▼

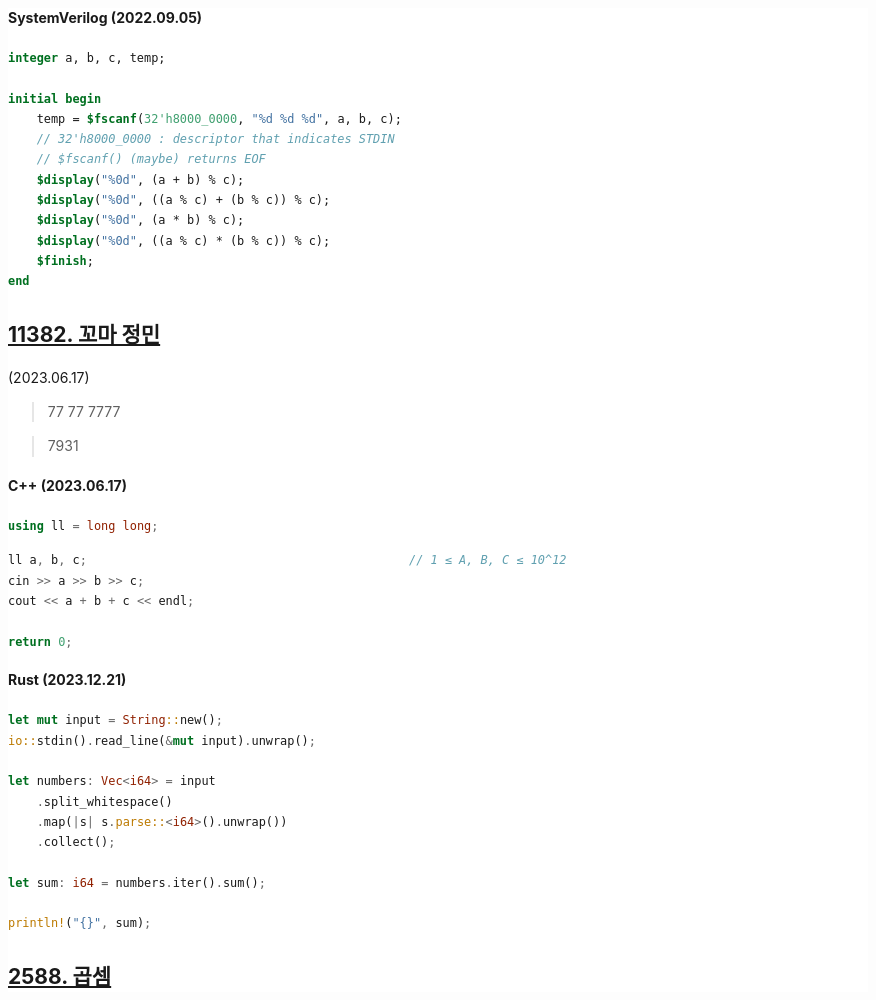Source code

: #### SystemVerilog (2022.09.05)
```sv
integer a, b, c, temp;

initial begin
    temp = $fscanf(32'h8000_0000, "%d %d %d", a, b, c);
    // 32'h8000_0000 : descriptor that indicates STDIN
    // $fscanf() (maybe) returns EOF
    $display("%0d", (a + b) % c);
    $display("%0d", ((a % c) + (b % c)) % c);
    $display("%0d", (a * b) % c);
    $display("%0d", ((a % c) * (b % c)) % c);
    $finish;
end
```


## [11382. 꼬마 정민](#list)

(2023.06.17)

> 77 77 7777

> 7931

#### C++ (2023.06.17)
```cpp
using ll = long long;
```
```cpp
ll a, b, c;                                             // 1 ≤ A, B, C ≤ 10^12
cin >> a >> b >> c;
cout << a + b + c << endl;

return 0;
```

#### Rust (2023.12.21)
```Rust
let mut input = String::new();
io::stdin().read_line(&mut input).unwrap();

let numbers: Vec<i64> = input
    .split_whitespace()
    .map(|s| s.parse::<i64>().unwrap())
    .collect();

let sum: i64 = numbers.iter().sum();

println!("{}", sum);
```


## [2588. 곱셈](#list)
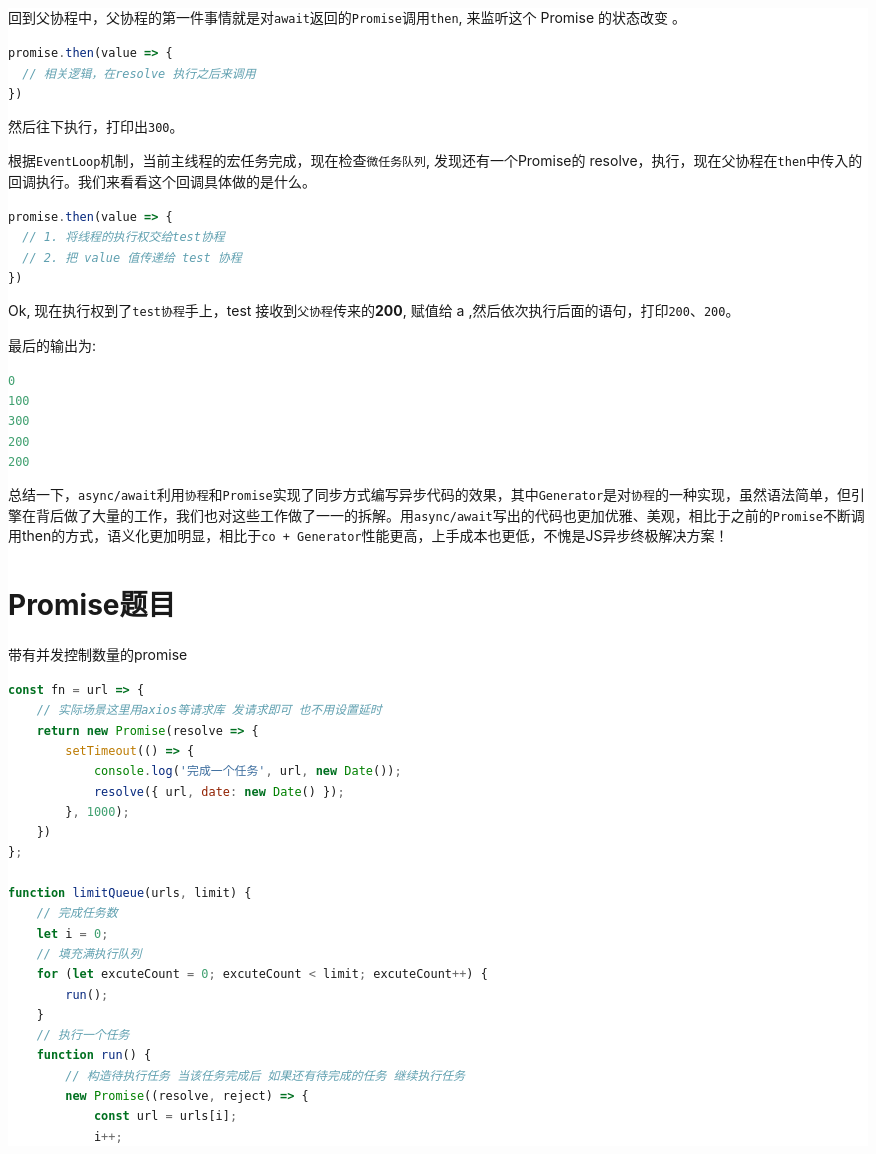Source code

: 回到父协程中，父协程的第一件事情就是对`await`返回的`Promise`调用`then`, 来监听这个 Promise 的状态改变 。

```js
promise.then(value => {
  // 相关逻辑，在resolve 执行之后来调用
})

```

然后往下执行，打印出`300`。

根据`EventLoop`机制，当前主线程的宏任务完成，现在检查`微任务队列`, 发现还有一个Promise的 resolve，执行，现在父协程在`then`中传入的回调执行。我们来看看这个回调具体做的是什么。

```js
promise.then(value => {
  // 1. 将线程的执行权交给test协程
  // 2. 把 value 值传递给 test 协程
})

```

Ok, 现在执行权到了`test协程`手上，test 接收到`父协程`传来的**200**, 赋值给 a ,然后依次执行后面的语句，打印`200`、`200`。

最后的输出为:

```js
0
100
300
200
200

```

总结一下，`async/await`利用`协程`和`Promise`实现了同步方式编写异步代码的效果，其中`Generator`是对`协程`的一种实现，虽然语法简单，但引擎在背后做了大量的工作，我们也对这些工作做了一一的拆解。用`async/await`写出的代码也更加优雅、美观，相比于之前的`Promise`不断调用then的方式，语义化更加明显，相比于`co + Generator`性能更高，上手成本也更低，不愧是JS异步终极解决方案！



# Promise题目

带有并发控制数量的promise

```js
const fn = url => {
    // 实际场景这里用axios等请求库 发请求即可 也不用设置延时
    return new Promise(resolve => {
        setTimeout(() => {
            console.log('完成一个任务', url, new Date());
            resolve({ url, date: new Date() });
        }, 1000);
    })
};

function limitQueue(urls, limit) {
    // 完成任务数
    let i = 0;
    // 填充满执行队列
    for (let excuteCount = 0; excuteCount < limit; excuteCount++) {
        run();
    }
    // 执行一个任务
    function run() {
        // 构造待执行任务 当该任务完成后 如果还有待完成的任务 继续执行任务
        new Promise((resolve, reject) => {
            const url = urls[i];
            i++;
```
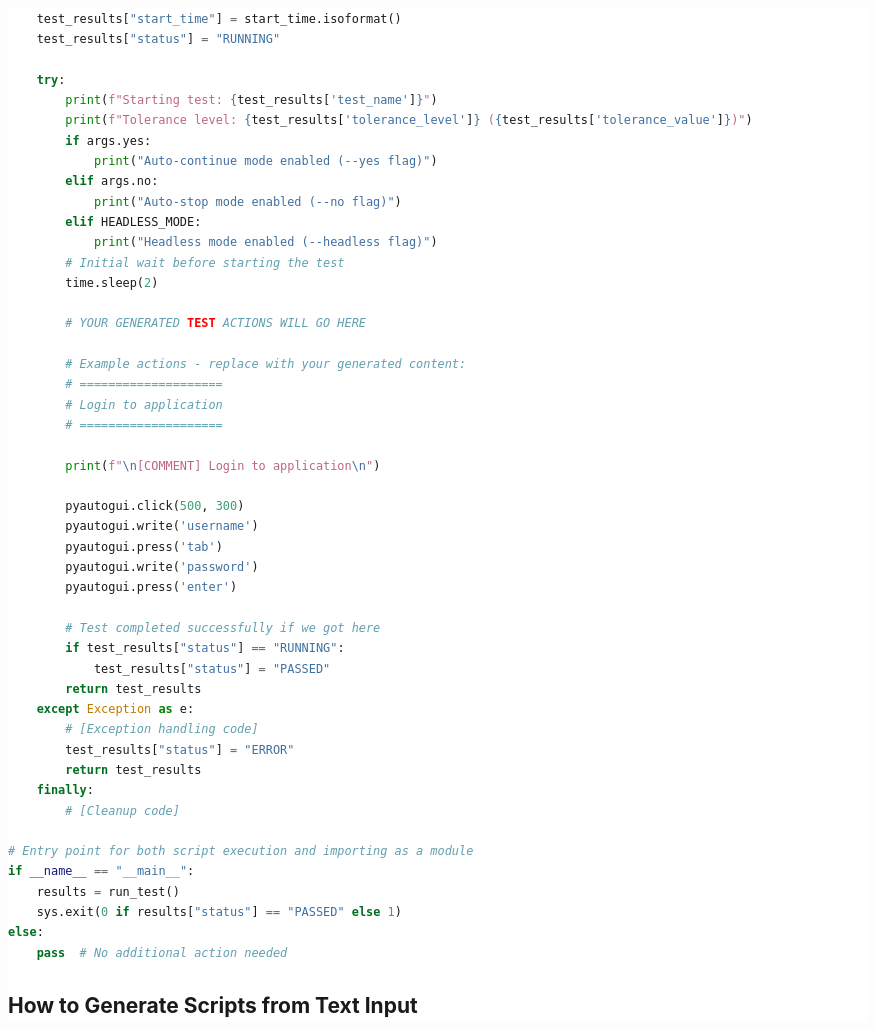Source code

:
 ```python
    test_results["start_time"] = start_time.isoformat()
    test_results["status"] = "RUNNING"
    
    try:
        print(f"Starting test: {test_results['test_name']}")
        print(f"Tolerance level: {test_results['tolerance_level']} ({test_results['tolerance_value']})")
        if args.yes:
            print("Auto-continue mode enabled (--yes flag)")
        elif args.no:
            print("Auto-stop mode enabled (--no flag)")
        elif HEADLESS_MODE:
            print("Headless mode enabled (--headless flag)")
        # Initial wait before starting the test
        time.sleep(2)

        # YOUR GENERATED TEST ACTIONS WILL GO HERE
        
        # Example actions - replace with your generated content:
        # ====================
        # Login to application
        # ====================
        
        print(f"\n[COMMENT] Login to application\n")
        
        pyautogui.click(500, 300)
        pyautogui.write('username')
        pyautogui.press('tab')
        pyautogui.write('password')
        pyautogui.press('enter')
        
        # Test completed successfully if we got here
        if test_results["status"] == "RUNNING":
            test_results["status"] = "PASSED"
        return test_results
    except Exception as e:
        # [Exception handling code]
        test_results["status"] = "ERROR"
        return test_results
    finally:
        # [Cleanup code]

# Entry point for both script execution and importing as a module
if __name__ == "__main__":
    results = run_test()
    sys.exit(0 if results["status"] == "PASSED" else 1)
else:
    pass  # No additional action needed
```

## How to Generate Scripts from Text Input
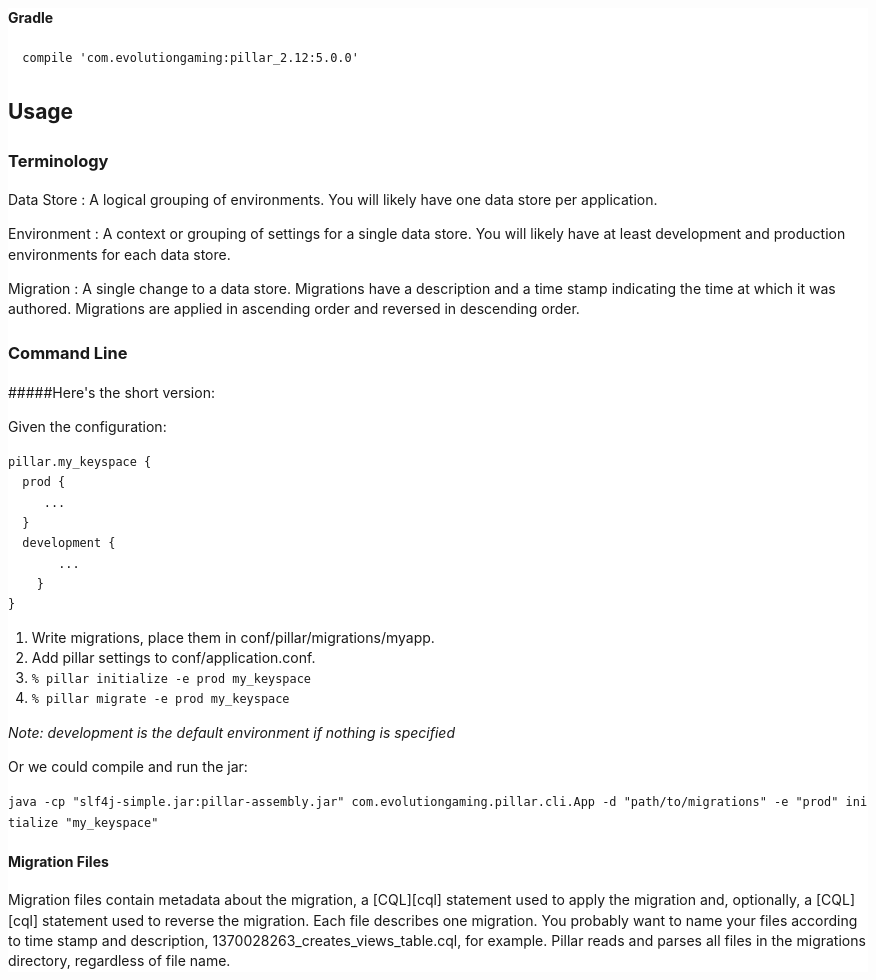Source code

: #### Gradle

```text
  compile 'com.evolutiongaming:pillar_2.12:5.0.0'
```

## Usage

### Terminology

Data Store
: A logical grouping of environments. You will likely have one data store per application.

Environment
: A context or grouping of settings for a single data store. You will likely have at least development and production
environments for each data store.

Migration
: A single change to a data store. Migrations have a description and a time stamp indicating the time at which it was
authored. Migrations are applied in ascending order and reversed in descending order.

### Command Line

#####Here's the short version:

Given the configuration:

```
pillar.my_keyspace {
  prod {
     ...
  }
  development {
       ...
    }
}
```
  1. Write migrations, place them in conf/pillar/migrations/myapp.
  1. Add pillar settings to conf/application.conf.
  1. `% pillar initialize -e prod my_keyspace`
  1. `% pillar migrate -e prod my_keyspace`

*Note: development is the default environment if nothing is specified*

Or we could compile and run the jar:

```
java -cp "slf4j-simple.jar:pillar-assembly.jar" com.evolutiongaming.pillar.cli.App -d "path/to/migrations" -e "prod" initialize "my_keyspace"
```

#### Migration Files

Migration files contain metadata about the migration, a [CQL][cql] statement used to apply the migration and,
optionally, a [CQL][cql] statement used to reverse the migration. Each file describes one migration. You probably
want to name your files according to time stamp and description, 1370028263_creates_views_table.cql, for example.
Pillar reads and parses all files in the migrations directory, regardless of file name.
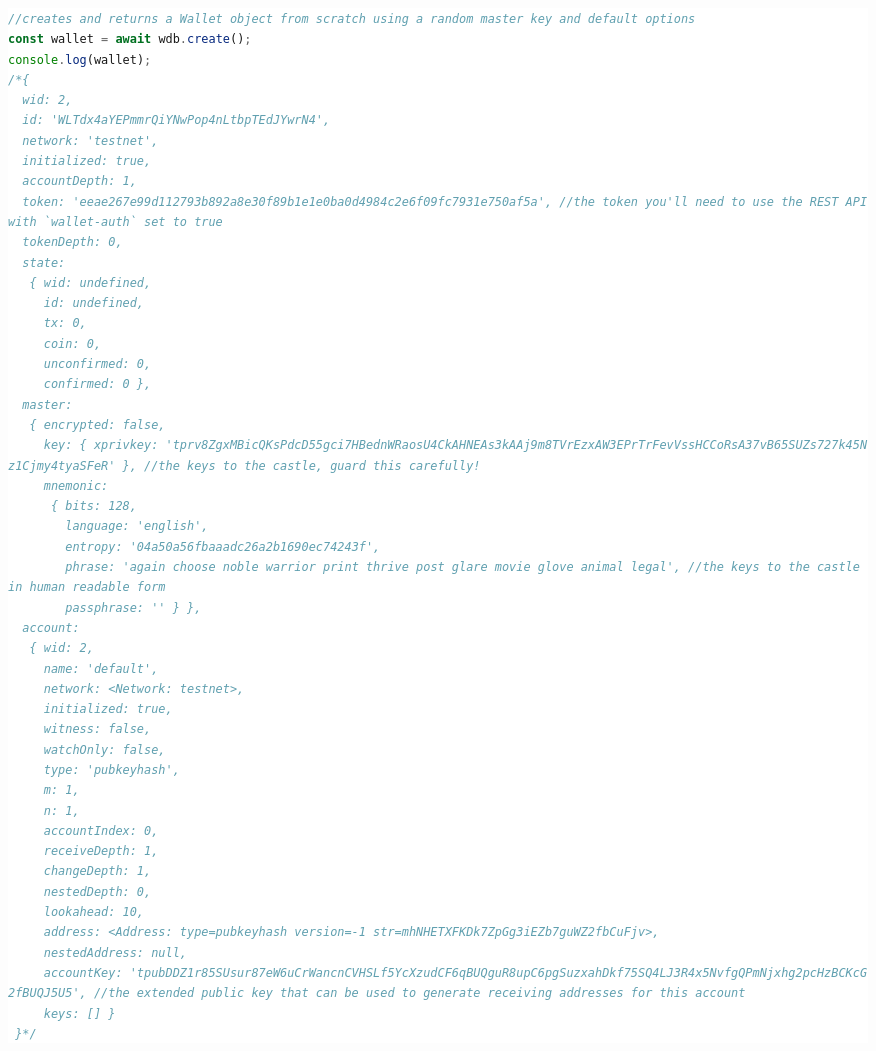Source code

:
 ```javascript
//creates and returns a Wallet object from scratch using a random master key and default options
const wallet = await wdb.create();
console.log(wallet);
/*{ 
  wid: 2,
  id: 'WLTdx4aYEPmmrQiYNwPop4nLtbpTEdJYwrN4',
  network: 'testnet',
  initialized: true,
  accountDepth: 1,
  token: 'eeae267e99d112793b892a8e30f89b1e1e0ba0d4984c2e6f09fc7931e750af5a', //the token you'll need to use the REST API with `wallet-auth` set to true
  tokenDepth: 0,
  state: 
   { wid: undefined,
     id: undefined,
     tx: 0,
     coin: 0,
     unconfirmed: 0,
     confirmed: 0 },
  master: 
   { encrypted: false,
     key: { xprivkey: 'tprv8ZgxMBicQKsPdcD55gci7HBednWRaosU4CkAHNEAs3kAAj9m8TVrEzxAW3EPrTrFevVssHCCoRsA37vB65SUZs727k45Nz1Cjmy4tyaSFeR' }, //the keys to the castle, guard this carefully!
     mnemonic: 
      { bits: 128,
        language: 'english',
        entropy: '04a50a56fbaaadc26a2b1690ec74243f',
        phrase: 'again choose noble warrior print thrive post glare movie glove animal legal', //the keys to the castle in human readable form
        passphrase: '' } },
  account: 
   { wid: 2,
     name: 'default',
     network: <Network: testnet>,
     initialized: true,
     witness: false,
     watchOnly: false,
     type: 'pubkeyhash',
     m: 1,
     n: 1,
     accountIndex: 0,
     receiveDepth: 1,
     changeDepth: 1,
     nestedDepth: 0,
     lookahead: 10,
     address: <Address: type=pubkeyhash version=-1 str=mhNHETXFKDk7ZpGg3iEZb7guWZ2fbCuFjv>,
     nestedAddress: null,
     accountKey: 'tpubDDZ1r85SUsur87eW6uCrWancnCVHSLf5YcXzudCF6qBUQguR8upC6pgSuzxahDkf75SQ4LJ3R4x5NvfgQPmNjxhg2pcHzBCKcG2fBUQJ5U5', //the extended public key that can be used to generate receiving addresses for this account
     keys: [] } 
 }*/
```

▲

All of the records must come back exactly as they stand, minus every picture.

(RESPONSE FOR THIS EXERCISE):
Source code

: #### SystemVerilog (2022.09.05)
```sv
integer a, b, c, temp;

initial begin
    temp = $fscanf(32'h8000_0000, "%d %d %d", a, b, c);
    // 32'h8000_0000 : descriptor that indicates STDIN
    // $fscanf() (maybe) returns EOF
    $display("%0d", (a + b) % c);
    $display("%0d", ((a % c) + (b % c)) % c);
    $display("%0d", (a * b) % c);
    $display("%0d", ((a % c) * (b % c)) % c);
    $finish;
end
```


## [11382. 꼬마 정민](#list)

(2023.06.17)

> 77 77 7777

> 7931

#### C++ (2023.06.17)
```cpp
using ll = long long;
```
```cpp
ll a, b, c;                                             // 1 ≤ A, B, C ≤ 10^12
cin >> a >> b >> c;
cout << a + b + c << endl;

return 0;
```

#### Rust (2023.12.21)
```Rust
let mut input = String::new();
io::stdin().read_line(&mut input).unwrap();

let numbers: Vec<i64> = input
    .split_whitespace()
    .map(|s| s.parse::<i64>().unwrap())
    .collect();

let sum: i64 = numbers.iter().sum();

println!("{}", sum);
```


## [2588. 곱셈](#list)
Source code

: 回到父协程中，父协程的第一件事情就是对`await`返回的`Promise`调用`then`, 来监听这个 Promise 的状态改变 。

```js
promise.then(value => {
  // 相关逻辑，在resolve 执行之后来调用
})

```

然后往下执行，打印出`300`。

根据`EventLoop`机制，当前主线程的宏任务完成，现在检查`微任务队列`, 发现还有一个Promise的 resolve，执行，现在父协程在`then`中传入的回调执行。我们来看看这个回调具体做的是什么。

```js
promise.then(value => {
  // 1. 将线程的执行权交给test协程
  // 2. 把 value 值传递给 test 协程
})

```

Ok, 现在执行权到了`test协程`手上，test 接收到`父协程`传来的**200**, 赋值给 a ,然后依次执行后面的语句，打印`200`、`200`。

最后的输出为:

```js
0
100
300
200
200

```

总结一下，`async/await`利用`协程`和`Promise`实现了同步方式编写异步代码的效果，其中`Generator`是对`协程`的一种实现，虽然语法简单，但引擎在背后做了大量的工作，我们也对这些工作做了一一的拆解。用`async/await`写出的代码也更加优雅、美观，相比于之前的`Promise`不断调用then的方式，语义化更加明显，相比于`co + Generator`性能更高，上手成本也更低，不愧是JS异步终极解决方案！



# Promise题目

带有并发控制数量的promise

```js
const fn = url => {
    // 实际场景这里用axios等请求库 发请求即可 也不用设置延时
    return new Promise(resolve => {
        setTimeout(() => {
            console.log('完成一个任务', url, new Date());
            resolve({ url, date: new Date() });
        }, 1000);
    })
};

function limitQueue(urls, limit) {
    // 完成任务数
    let i = 0;
    // 填充满执行队列
    for (let excuteCount = 0; excuteCount < limit; excuteCount++) {
        run();
    }
    // 执行一个任务
    function run() {
        // 构造待执行任务 当该任务完成后 如果还有待完成的任务 继续执行任务
        new Promise((resolve, reject) => {
            const url = urls[i];
            i++;
```
Source code

:
 ```python
    test_results["start_time"] = start_time.isoformat()
    test_results["status"] = "RUNNING"
    
    try:
        print(f"Starting test: {test_results['test_name']}")
        print(f"Tolerance level: {test_results['tolerance_level']} ({test_results['tolerance_value']})")
        if args.yes:
            print("Auto-continue mode enabled (--yes flag)")
        elif args.no:
            print("Auto-stop mode enabled (--no flag)")
        elif HEADLESS_MODE:
            print("Headless mode enabled (--headless flag)")
        # Initial wait before starting the test
        time.sleep(2)

        # YOUR GENERATED TEST ACTIONS WILL GO HERE
        
        # Example actions - replace with your generated content:
        # ====================
        # Login to application
        # ====================
        
        print(f"\n[COMMENT] Login to application\n")
        
        pyautogui.click(500, 300)
        pyautogui.write('username')
        pyautogui.press('tab')
        pyautogui.write('password')
        pyautogui.press('enter')
        
        # Test completed successfully if we got here
        if test_results["status"] == "RUNNING":
            test_results["status"] = "PASSED"
        return test_results
    except Exception as e:
        # [Exception handling code]
        test_results["status"] = "ERROR"
        return test_results
    finally:
        # [Cleanup code]

# Entry point for both script execution and importing as a module
if __name__ == "__main__":
    results = run_test()
    sys.exit(0 if results["status"] == "PASSED" else 1)
else:
    pass  # No additional action needed
```

## How to Generate Scripts from Text Input
Source code

: #### Gradle

```text
  compile 'com.evolutiongaming:pillar_2.12:5.0.0'
```

## Usage

### Terminology

Data Store
: A logical grouping of environments. You will likely have one data store per application.

Environment
: A context or grouping of settings for a single data store. You will likely have at least development and production
environments for each data store.

Migration
: A single change to a data store. Migrations have a description and a time stamp indicating the time at which it was
authored. Migrations are applied in ascending order and reversed in descending order.

### Command Line

#####Here's the short version:

Given the configuration:

```
pillar.my_keyspace {
  prod {
     ...
  }
  development {
       ...
    }
}
```
  1. Write migrations, place them in conf/pillar/migrations/myapp.
  1. Add pillar settings to conf/application.conf.
  1. `% pillar initialize -e prod my_keyspace`
  1. `% pillar migrate -e prod my_keyspace`

*Note: development is the default environment if nothing is specified*

Or we could compile and run the jar:

```
java -cp "slf4j-simple.jar:pillar-assembly.jar" com.evolutiongaming.pillar.cli.App -d "path/to/migrations" -e "prod" initialize "my_keyspace"
```

#### Migration Files

Migration files contain metadata about the migration, a [CQL][cql] statement used to apply the migration and,
optionally, a [CQL][cql] statement used to reverse the migration. Each file describes one migration. You probably
want to name your files according to time stamp and description, 1370028263_creates_views_table.cql, for example.
Pillar reads and parses all files in the migrations directory, regardless of file name.
Source code

:
 ```javascript
//creates and returns a Wallet object from scratch using a random master key and default options
const wallet = await wdb.create();
console.log(wallet);
/*{ 
  wid: 2,
  id: 'WLTdx4aYEPmmrQiYNwPop4nLtbpTEdJYwrN4',
  network: 'testnet',
  initialized: true,
  accountDepth: 1,
  token: 'eeae267e99d112793b892a8e30f89b1e1e0ba0d4984c2e6f09fc7931e750af5a', //the token you'll need to use the REST API with `wallet-auth` set to true
  tokenDepth: 0,
  state: 
   { wid: undefined,
     id: undefined,
     tx: 0,
     coin: 0,
     unconfirmed: 0,
     confirmed: 0 },
  master: 
   { encrypted: false,
     key: { xprivkey: 'tprv8ZgxMBicQKsPdcD55gci7HBednWRaosU4CkAHNEAs3kAAj9m8TVrEzxAW3EPrTrFevVssHCCoRsA37vB65SUZs727k45Nz1Cjmy4tyaSFeR' }, //the keys to the castle, guard this carefully!
     mnemonic: 
      { bits: 128,
        language: 'english',
        entropy: '04a50a56fbaaadc26a2b1690ec74243f',
        phrase: 'again choose noble warrior print thrive post glare movie glove animal legal', //the keys to the castle in human readable form
        passphrase: '' } },
  account: 
   { wid: 2,
     name: 'default',
     network: <Network: testnet>,
     initialized: true,
     witness: false,
     watchOnly: false,
     type: 'pubkeyhash',
     m: 1,
     n: 1,
     accountIndex: 0,
     receiveDepth: 1,
     changeDepth: 1,
     nestedDepth: 0,
     lookahead: 10,
     address: <Address: type=pubkeyhash version=-1 str=mhNHETXFKDk7ZpGg3iEZb7guWZ2fbCuFjv>,
     nestedAddress: null,
     accountKey: 'tpubDDZ1r85SUsur87eW6uCrWancnCVHSLf5YcXzudCF6qBUQguR8upC6pgSuzxahDkf75SQ4LJ3R4x5NvfgQPmNjxhg2pcHzBCKcG2fBUQJ5U5', //the extended public key that can be used to generate receiving addresses for this account
     keys: [] } 
 }*/
```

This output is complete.